We have emerged as leaders in the profession, the Department, and indeed, the entire nation, in building a diverse and inclusive workforce. We are relevant in a changing American society.
I'm proud of the Service and proud to be its Director at this point in time. For sure, we face daunting challenges: a changing climate system; a growing and increasingly affluent human population; expanding energy demand; and increasing commodity prices that will continue to fragment and stress the landscape. However, I am optimistic that the Service’s best days lay ahead.
As we go through this year, let's constantly ask ourselves, "What have I done today that makes me feel proud?" Maybe it's personal and simple, like my New Year's Day accomplishment of getting the lights on my boat trailer to work. Maybe it's a courtesy to a co-worker or neighbor. Maybe it's publishing a manuscript or other official document. Maybe it's taking a kid fishing. Maybe it's signing a 177,000-acre easement donation.

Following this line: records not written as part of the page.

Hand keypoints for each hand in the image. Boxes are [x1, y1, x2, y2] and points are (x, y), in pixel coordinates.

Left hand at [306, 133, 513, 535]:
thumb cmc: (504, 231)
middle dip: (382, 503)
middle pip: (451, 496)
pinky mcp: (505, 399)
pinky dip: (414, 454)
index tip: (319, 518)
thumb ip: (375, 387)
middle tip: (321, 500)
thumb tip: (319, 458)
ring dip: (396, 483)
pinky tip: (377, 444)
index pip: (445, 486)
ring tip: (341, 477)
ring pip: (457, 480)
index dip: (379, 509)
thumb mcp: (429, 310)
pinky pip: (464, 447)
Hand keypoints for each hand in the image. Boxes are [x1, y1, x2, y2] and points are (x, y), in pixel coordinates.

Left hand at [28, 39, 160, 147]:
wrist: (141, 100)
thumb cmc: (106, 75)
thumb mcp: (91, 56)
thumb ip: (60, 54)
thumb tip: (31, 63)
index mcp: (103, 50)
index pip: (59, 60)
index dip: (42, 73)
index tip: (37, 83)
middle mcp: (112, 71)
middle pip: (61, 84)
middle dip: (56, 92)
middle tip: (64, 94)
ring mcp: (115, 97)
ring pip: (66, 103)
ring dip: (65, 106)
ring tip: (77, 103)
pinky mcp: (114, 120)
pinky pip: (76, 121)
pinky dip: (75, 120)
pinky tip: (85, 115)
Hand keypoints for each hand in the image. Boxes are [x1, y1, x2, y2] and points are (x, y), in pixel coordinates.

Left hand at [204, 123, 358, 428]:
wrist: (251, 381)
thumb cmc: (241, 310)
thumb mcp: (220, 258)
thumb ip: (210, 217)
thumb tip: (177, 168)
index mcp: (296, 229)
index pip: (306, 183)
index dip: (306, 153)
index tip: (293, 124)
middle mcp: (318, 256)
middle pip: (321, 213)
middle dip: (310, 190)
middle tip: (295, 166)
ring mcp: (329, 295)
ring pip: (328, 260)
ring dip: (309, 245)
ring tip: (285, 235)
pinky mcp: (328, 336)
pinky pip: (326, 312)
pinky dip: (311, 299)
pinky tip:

At the National Wildlife Refuge System's vision conference, in 2011, one of the many incredible speakers was National Geographic photographer, DeWitt Jones. He reminded us that we find the vision to take us to the next level, and the passion to keep raising the bar (being better) not by focusing on what's wrong or frustrating -- we all know, there's plenty of that -- but rather, by "celebrating what's right with the world."
Let's make this year better by focusing on what's right with our world: Our workplace, our profession, our community and our country. This will give us the vision, energy and passion to keep raising the bar.
And if I know you, you better be ready, because when I see you next, I'm gonna ask, "What have you done today to make you feel proud?"